# Flamingo/Whitewater bay bacountry 12-19-20



## dacuban1 (Sep 9, 2008)

Searched a few whitewater bay spots yesterday for some reds with a buddy of mine I haven't seen in a while. Found a few big ol' 30"+ reds and snook, but of course they had the case of the lock jaw. My buddy did hook his first sightcasted red, got a few snook and even took a nice snapper home for dinner. My buddy is getting greety now and said he's hooked on sight fishing and wants to get back out there to hook one of the big boys. Slow your role bro! lol....This has been a great winter so far!


----------



## swaddict (Dec 19, 2009)

good work


----------



## HaMm3r (Dec 11, 2006)

Hey, you can't blame him for being excited about the sport we all get worked up about!
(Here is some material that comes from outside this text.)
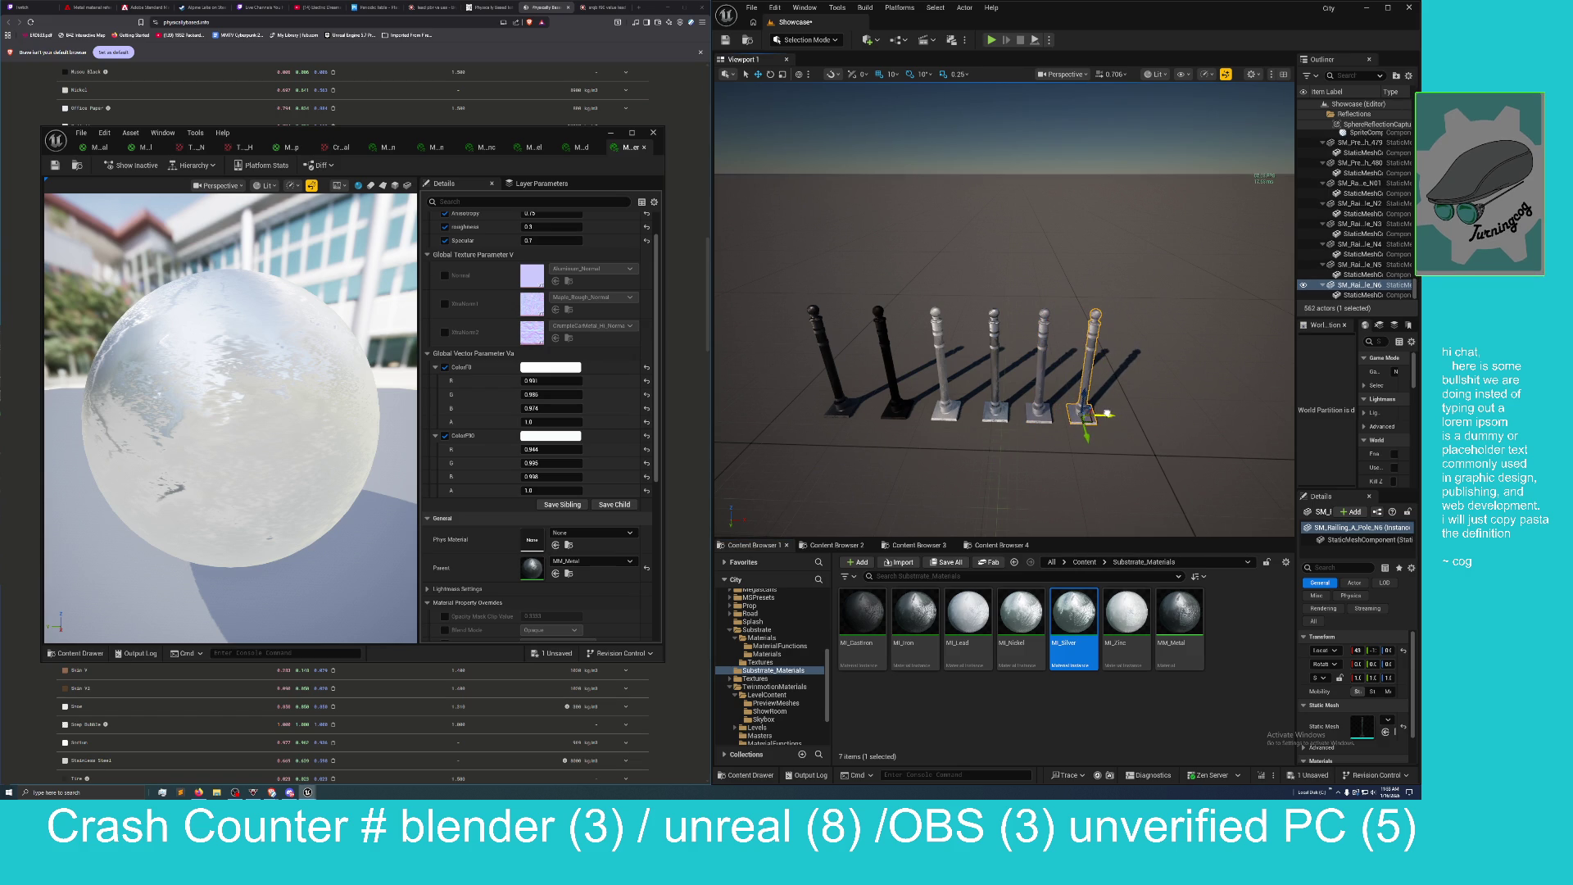
Apply MI_Silver to a railing pole, undoing an accidental drop on the floor.
left_click_drag(1074, 615, 1089, 369)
I mean, who doesn't want to "get back out there" after the big ones? ;D Nice catching guys!


----------



## lemaymiami (Feb 9, 2007)

Hard to beat Whitewater in the winter.... Once the water clears up after it gets cold a big redfish in the skinny is one of the toughest targets around... Guys who only hunt them in Florida Bay have no idea just how good their eyesight is in places where the water is crystal clear.


----------



## paint it black (Nov 3, 2007)

> Hard to beat Whitewater in the winter....  Once the water clears up after it gets cold a big redfish in the skinny is one of the toughest targets around... Guys who only hunt them in Florida Bay have no idea just how good their eyesight is in places where the water is crystal clear.


Hey hey now, I target them in Florida Bay.
And only in crystal clear water in Florida Bay.
I can't stand fishing the murkyness so I run way east to the crystal clear stuff.
but you're right, it does make it tough to get an eat.
That's one thing that many non-locals don't understand how hard it is to get an eat from a redfish down in Flamingo at times. 



But anyway, nice report Alex.
I should have got footage or at least some shots of you running.
And poling through that spider infested creek would have made for good pics as well. lol


----------



## adc77 (Jul 23, 2009)

nice work man.


----------



## dacuban1 (Sep 9, 2008)

> nice work man.


A few more weeks man, your ready????


----------



## adc77 (Jul 23, 2009)

> > nice work man.
> 
> 
> A few more weeks man, your ready????


yes sir, i have been honing my skills with these spooky redfish.


----------